● **PROBLEM DESCRIPTION**: Records follow. Copy every line with "route".

● **DATA RECORDS**:
......

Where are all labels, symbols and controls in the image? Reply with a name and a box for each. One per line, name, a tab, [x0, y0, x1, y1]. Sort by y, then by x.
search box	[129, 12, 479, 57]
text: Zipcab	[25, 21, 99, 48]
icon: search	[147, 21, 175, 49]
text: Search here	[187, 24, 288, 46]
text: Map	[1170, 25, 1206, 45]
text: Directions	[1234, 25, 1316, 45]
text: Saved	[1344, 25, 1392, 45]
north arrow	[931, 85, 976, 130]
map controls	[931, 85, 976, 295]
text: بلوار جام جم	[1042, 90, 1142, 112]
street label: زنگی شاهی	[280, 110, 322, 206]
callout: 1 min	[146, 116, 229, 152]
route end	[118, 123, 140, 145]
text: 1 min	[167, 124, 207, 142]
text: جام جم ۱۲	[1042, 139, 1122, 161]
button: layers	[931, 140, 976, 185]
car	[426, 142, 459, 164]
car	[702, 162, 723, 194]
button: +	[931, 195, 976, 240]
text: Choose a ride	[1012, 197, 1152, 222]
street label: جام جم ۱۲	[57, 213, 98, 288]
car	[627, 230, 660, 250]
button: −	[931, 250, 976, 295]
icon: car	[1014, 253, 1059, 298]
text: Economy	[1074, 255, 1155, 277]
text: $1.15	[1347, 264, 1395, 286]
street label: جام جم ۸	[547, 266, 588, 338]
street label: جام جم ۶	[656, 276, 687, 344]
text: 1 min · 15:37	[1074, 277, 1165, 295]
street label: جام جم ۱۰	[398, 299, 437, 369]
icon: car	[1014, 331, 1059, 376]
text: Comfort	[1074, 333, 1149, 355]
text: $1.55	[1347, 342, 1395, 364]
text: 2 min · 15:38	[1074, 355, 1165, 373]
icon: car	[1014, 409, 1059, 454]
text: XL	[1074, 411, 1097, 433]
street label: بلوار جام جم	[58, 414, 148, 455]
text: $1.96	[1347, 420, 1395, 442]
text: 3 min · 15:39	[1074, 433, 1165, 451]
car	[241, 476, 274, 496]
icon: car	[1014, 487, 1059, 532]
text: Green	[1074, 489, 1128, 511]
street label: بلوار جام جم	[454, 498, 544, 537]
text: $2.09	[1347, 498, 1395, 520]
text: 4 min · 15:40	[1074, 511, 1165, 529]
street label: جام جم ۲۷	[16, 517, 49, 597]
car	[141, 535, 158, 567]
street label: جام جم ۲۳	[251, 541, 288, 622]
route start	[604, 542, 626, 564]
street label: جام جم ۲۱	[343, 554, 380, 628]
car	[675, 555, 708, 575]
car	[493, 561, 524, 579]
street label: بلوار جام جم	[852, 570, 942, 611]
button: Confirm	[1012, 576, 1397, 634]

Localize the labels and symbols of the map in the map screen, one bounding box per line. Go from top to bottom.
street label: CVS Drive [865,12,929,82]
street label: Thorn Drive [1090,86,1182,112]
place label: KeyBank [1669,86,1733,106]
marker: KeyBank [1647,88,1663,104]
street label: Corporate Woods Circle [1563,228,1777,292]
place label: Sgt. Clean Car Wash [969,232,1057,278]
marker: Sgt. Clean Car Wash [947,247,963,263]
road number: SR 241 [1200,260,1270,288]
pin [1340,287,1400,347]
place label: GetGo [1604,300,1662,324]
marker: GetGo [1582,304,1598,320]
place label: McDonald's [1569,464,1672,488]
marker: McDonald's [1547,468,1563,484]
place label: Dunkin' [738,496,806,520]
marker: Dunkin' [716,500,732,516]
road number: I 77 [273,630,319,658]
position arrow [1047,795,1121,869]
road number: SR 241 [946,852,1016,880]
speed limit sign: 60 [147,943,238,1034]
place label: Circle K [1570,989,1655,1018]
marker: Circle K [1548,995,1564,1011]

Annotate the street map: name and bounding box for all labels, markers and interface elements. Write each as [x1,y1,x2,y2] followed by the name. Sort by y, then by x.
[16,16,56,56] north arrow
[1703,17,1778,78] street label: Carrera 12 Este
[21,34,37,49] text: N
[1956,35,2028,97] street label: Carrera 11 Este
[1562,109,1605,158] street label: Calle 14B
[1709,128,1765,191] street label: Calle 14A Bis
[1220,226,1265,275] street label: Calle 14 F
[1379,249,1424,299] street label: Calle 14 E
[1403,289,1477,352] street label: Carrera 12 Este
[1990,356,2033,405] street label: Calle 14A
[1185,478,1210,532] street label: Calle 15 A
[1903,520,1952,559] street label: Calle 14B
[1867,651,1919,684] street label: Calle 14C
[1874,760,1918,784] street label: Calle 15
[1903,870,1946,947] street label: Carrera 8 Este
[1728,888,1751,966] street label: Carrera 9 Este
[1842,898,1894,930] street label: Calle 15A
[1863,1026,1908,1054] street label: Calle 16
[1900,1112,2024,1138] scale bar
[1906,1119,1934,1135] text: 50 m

......

● **ANSWER**:
route end	[118, 123, 140, 145]
route start	[604, 542, 626, 564]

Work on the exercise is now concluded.